Macroeconomic research: interpretation of Several Policies and Measures for Shenyang to Further Promote the Settlement of Migrant Population

Category: Macro Organization: Great Wall Securities Co., Ltd researcher: Jiang Fei Date: May 23, 2024

Event: On May 10, Shenyang Municipal Government issued the Notice on Printing and Distributing Several Policies and Measures to Further Promote the Settlement of Migrant Population in Shenyang, proposing to cancel the quota limit for points settlement, relax the scope of academic degree settlement, and further relax the settlement conditions by taking ten policies and measures such as renting houses, working, and going to school in Shenyang.

    Core point:

    We focus on the policy of "renting into households". The notice mentioned that "you can settle down after renting a house in Shenyang.

    Non local residents who rent houses in urban areas of our city can settle down in our city themselves and their close relatives.

    We believe that measures such as "renting houses into households" will help to move from urbanization of permanent residents to urbanization of registered residents, ensure the medical and educational level of more "new citizens", better "open arms" to the migrant population, and to some extent, help to attract the migrant population.

    Since 2012, China has entered the stage of new urbanization, and the urbanization rate has slowed down slightly. However, in fact, the population entering the cities and towns every year from 2012 to 2019 is still around 20 million, but the epidemic impact, industrial structure transformation and other factors from 2020 to 2022 have a certain impact on the urbanization process. In 2020, 2021 and 2022, the annual increase of urban permanent population will decline year by year, respectively 17.94 million, 12.05 million and 6.46 million. The urbanization rate in 2022 will only increase by 2.5 percentage points to 65.2% compared with 2019. It is not until 2023 that the new urban permanent population will rise again to 11.96 million.

    The slowdown of urbanization will also affect the demand for commercial housing to some extent. As of April this year, the price of new houses in 70 large and medium-sized cities in China has dropped by about 5.8 percentage points from the peak in September 2021, and the price of second-hand houses has dropped even more.
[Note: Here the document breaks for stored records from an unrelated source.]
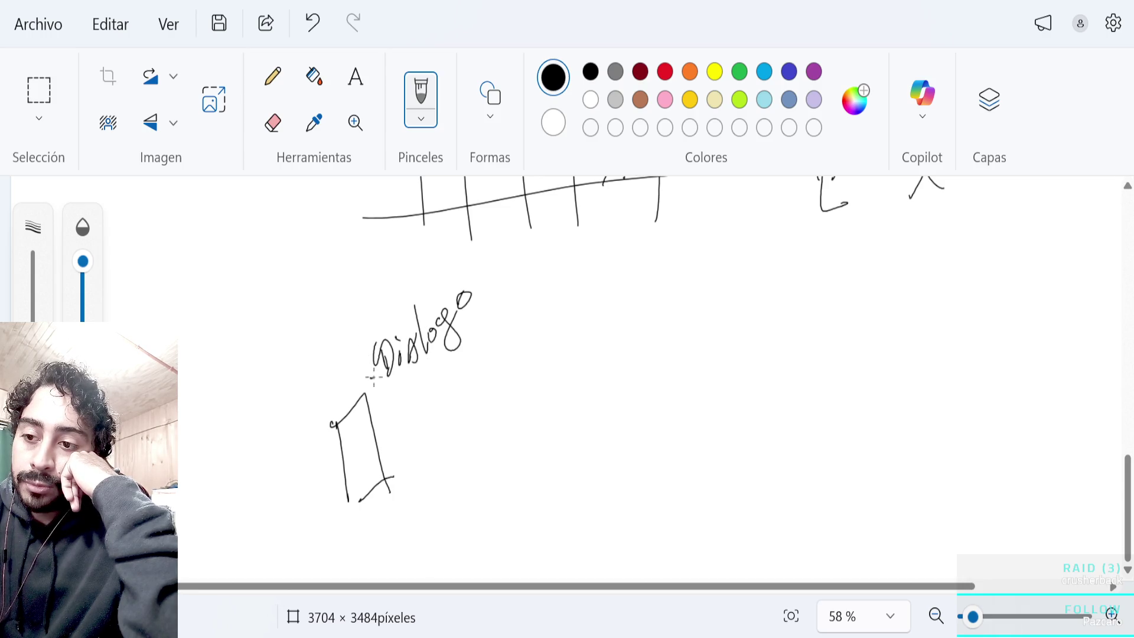
pyautogui.moveTo(488, 268)
pyautogui.mouseDown()
pyautogui.moveTo(543, 251)
pyautogui.moveTo(553, 236)
pyautogui.mouseUp()
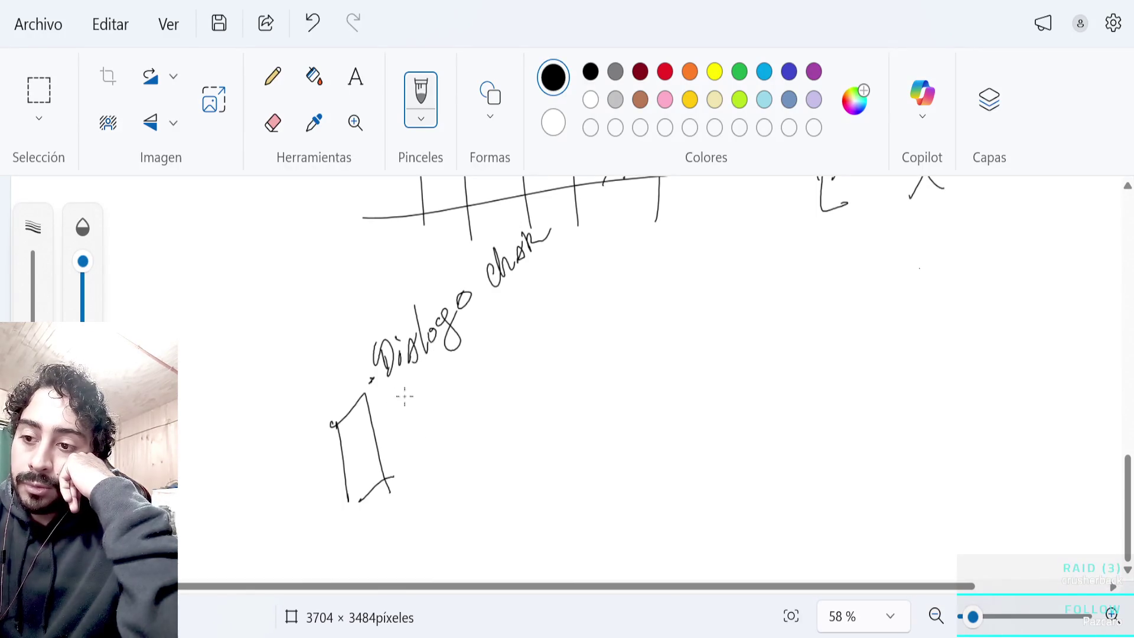
pyautogui.moveTo(414, 417); pyautogui.dragTo(471, 360)
pyautogui.click(477, 354)
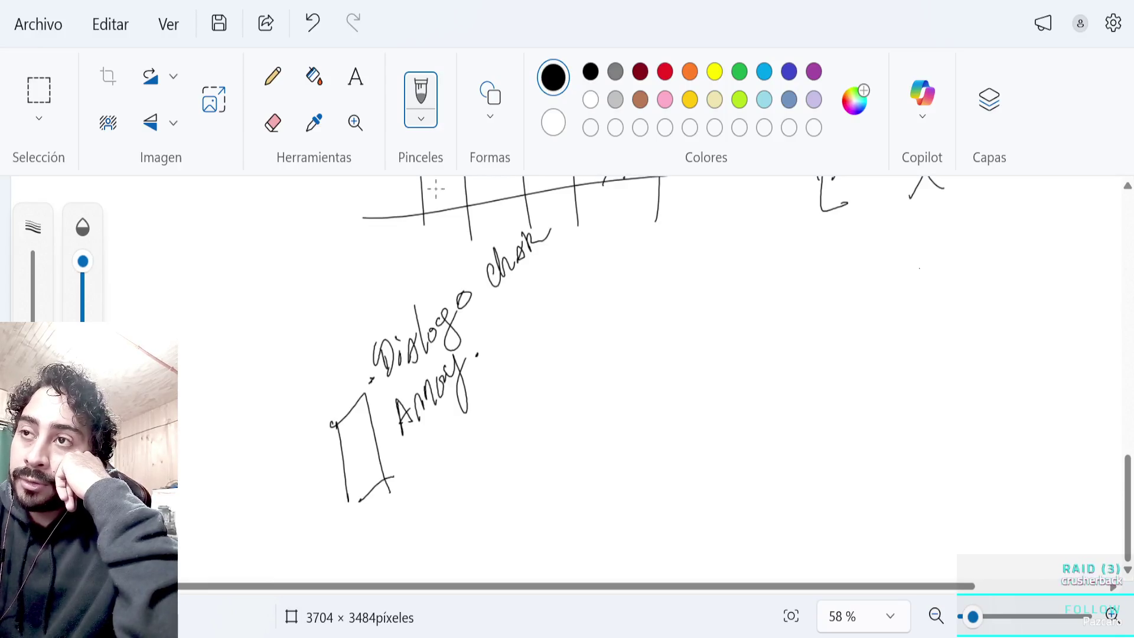
# Draw a long arrow leading right with a word written at its end.
pyautogui.moveTo(673, 321)
pyautogui.mouseDown()
pyautogui.moveTo(526, 373)
pyautogui.moveTo(564, 381)
pyautogui.mouseUp()
pyautogui.moveTo(686, 285); pyautogui.dragTo(708, 336)
pyautogui.moveTo(671, 295)
pyautogui.mouseDown()
pyautogui.moveTo(707, 288)
pyautogui.moveTo(761, 237)
pyautogui.moveTo(817, 236)
pyautogui.mouseUp()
In some cities, the downward pressure on house prices is even greater. Many cities, such as Zhengzhou and Qingdao, have begun to relax settlement policies and allow "renting into households". According to the data of the National Bureau of Statistics, as of April 2024, the prices of second-hand houses in Shenyang, Zhengzhou and Qingdao have all fallen by more than 7% year on year, which is greater than the average level of 70 large and medium-sized cities in China.

    At present, China's urbanization has entered a new stage, and cities are constantly promoting the reform of the household registration system. We think that we can pay special attention to the promotion and implementation of the policy of "renting houses into households". In 2016, the General Office of the State Council issued the Plan for Promoting the Settlement of 100 million Non registered Population in Cities, which requires that "no restrictions on settlement shall be set by means of house purchase, investment and tax payment".

    Population is an important basis for economic development. Now, the inflection point of China's total population is emerging, and the overall population tends to flow into areas with concentrated industries such as super large cities and megacities. We believe that a series of relaxation of settlement restrictions, represented by "renting houses into households", is conducive to further breaking the restrictions that restrict the flow of labor factors. On the one hand, it is conducive to improving the power of urban economic growth, and on the other hand, it is also conducive to stabilizing local housing prices.

    We expect that more cities will allow renting houses.

    Risk warning: domestic macroeconomic policies are not as expected; The downward pressure on the real estate market increased more than expected; Urbanization slowed down faster than expected; Credit events broke out intensively.